### What needs to be done
Return only what lies between the first line of the entries and the line containing "て1つのジャンルを確立した", both lines included.

### Entries provided
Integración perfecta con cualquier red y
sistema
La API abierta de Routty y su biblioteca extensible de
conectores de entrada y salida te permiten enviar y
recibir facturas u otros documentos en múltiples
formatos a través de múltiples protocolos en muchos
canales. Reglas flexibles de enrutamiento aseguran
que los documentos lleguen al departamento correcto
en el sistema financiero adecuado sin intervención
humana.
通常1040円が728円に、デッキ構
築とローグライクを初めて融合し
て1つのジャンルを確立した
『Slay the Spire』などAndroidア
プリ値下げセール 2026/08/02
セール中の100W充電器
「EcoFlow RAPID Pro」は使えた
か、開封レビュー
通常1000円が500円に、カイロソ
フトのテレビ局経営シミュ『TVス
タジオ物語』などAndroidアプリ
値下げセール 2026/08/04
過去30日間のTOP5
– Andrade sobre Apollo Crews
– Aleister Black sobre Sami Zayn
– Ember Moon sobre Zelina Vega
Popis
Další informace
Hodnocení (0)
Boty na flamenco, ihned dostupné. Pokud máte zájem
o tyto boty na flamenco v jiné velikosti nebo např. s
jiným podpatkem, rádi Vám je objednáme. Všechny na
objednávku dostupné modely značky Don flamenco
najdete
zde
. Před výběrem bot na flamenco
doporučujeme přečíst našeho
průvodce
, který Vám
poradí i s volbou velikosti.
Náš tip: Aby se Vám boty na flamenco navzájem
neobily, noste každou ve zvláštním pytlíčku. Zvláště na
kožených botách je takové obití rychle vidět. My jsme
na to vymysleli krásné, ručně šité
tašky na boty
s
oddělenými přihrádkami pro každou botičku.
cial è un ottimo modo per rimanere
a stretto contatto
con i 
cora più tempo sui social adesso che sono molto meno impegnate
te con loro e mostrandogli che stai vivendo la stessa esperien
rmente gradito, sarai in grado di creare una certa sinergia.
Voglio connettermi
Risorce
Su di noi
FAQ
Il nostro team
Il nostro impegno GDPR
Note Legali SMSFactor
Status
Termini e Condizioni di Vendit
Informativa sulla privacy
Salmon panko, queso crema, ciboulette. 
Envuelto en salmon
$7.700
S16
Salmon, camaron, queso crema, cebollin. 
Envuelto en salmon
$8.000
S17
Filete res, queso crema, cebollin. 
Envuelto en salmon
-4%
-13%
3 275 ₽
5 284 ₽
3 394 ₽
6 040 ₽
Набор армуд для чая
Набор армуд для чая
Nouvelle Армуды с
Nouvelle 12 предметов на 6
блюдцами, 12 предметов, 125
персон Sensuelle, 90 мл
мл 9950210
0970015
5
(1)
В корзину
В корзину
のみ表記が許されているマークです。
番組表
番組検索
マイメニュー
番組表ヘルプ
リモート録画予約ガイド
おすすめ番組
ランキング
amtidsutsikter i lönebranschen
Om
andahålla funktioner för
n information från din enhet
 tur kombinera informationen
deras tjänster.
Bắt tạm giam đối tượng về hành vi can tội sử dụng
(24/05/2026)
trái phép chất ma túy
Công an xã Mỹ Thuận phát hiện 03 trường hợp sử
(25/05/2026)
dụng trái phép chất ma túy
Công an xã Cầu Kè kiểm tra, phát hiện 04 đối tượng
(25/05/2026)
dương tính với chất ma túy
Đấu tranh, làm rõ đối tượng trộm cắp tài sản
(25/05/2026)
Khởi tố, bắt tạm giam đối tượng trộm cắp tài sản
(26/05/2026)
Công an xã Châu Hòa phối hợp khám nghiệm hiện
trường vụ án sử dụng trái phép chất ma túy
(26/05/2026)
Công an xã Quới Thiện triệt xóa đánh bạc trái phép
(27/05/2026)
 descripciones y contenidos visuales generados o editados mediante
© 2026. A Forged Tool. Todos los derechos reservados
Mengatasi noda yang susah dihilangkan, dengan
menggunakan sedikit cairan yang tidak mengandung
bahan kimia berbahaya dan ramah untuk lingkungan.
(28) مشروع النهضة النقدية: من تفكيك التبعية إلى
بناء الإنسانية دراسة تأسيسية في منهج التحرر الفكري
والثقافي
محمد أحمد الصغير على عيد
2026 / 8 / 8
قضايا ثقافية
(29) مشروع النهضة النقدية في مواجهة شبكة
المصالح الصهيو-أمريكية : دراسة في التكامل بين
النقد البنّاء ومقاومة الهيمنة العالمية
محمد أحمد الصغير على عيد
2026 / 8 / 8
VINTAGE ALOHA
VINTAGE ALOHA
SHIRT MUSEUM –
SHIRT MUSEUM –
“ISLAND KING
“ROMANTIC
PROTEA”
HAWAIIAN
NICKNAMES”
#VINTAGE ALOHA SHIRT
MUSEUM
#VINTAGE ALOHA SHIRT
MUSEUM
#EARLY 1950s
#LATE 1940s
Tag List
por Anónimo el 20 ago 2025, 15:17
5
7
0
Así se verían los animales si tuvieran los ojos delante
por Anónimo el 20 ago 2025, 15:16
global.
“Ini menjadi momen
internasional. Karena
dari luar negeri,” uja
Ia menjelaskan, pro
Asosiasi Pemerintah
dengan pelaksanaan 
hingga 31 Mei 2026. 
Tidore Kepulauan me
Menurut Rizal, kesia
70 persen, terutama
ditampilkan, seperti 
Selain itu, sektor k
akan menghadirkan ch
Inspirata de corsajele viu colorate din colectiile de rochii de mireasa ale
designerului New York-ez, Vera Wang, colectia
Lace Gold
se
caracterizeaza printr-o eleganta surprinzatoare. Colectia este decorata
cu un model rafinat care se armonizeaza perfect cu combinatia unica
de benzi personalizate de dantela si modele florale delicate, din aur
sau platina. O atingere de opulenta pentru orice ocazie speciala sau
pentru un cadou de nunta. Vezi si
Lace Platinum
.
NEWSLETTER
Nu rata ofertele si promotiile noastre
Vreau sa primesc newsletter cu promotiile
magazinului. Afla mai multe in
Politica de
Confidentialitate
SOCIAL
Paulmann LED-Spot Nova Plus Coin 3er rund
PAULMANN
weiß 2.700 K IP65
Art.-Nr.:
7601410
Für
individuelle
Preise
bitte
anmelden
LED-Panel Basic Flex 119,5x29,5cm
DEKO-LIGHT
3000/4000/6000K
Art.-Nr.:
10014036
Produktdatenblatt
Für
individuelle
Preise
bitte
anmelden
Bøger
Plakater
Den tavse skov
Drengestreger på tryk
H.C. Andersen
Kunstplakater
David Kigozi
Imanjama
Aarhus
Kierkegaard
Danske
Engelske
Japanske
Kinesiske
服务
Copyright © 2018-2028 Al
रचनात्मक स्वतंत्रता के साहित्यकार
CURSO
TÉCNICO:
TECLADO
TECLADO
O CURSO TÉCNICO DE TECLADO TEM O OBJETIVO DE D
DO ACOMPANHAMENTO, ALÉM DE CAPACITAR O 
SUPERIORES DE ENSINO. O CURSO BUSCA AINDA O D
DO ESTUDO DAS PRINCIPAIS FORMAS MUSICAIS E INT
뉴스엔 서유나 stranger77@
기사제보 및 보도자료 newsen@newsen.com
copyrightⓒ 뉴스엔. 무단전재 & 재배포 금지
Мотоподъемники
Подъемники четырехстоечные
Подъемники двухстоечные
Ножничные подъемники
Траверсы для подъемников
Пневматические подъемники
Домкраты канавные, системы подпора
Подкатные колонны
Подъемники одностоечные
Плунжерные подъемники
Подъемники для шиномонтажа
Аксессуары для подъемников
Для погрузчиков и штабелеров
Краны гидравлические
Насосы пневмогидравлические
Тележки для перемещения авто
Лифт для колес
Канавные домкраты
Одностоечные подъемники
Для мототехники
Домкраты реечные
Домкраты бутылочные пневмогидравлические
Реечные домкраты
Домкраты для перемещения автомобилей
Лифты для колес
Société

### Response below
Integración perfecta con cualquier red y
sistema
La API abierta de Routty y su biblioteca extensible de
conectores de entrada y salida te permiten enviar y
recibir facturas u otros documentos en múltiples
formatos a través de múltiples protocolos en muchos
canales. Reglas flexibles de enrutamiento aseguran
que los documentos lleguen al departamento correcto
en el sistema financiero adecuado sin intervención
humana.
通常1040円が728円に、デッキ構
築とローグライクを初めて融合し
て1つのジャンルを確立した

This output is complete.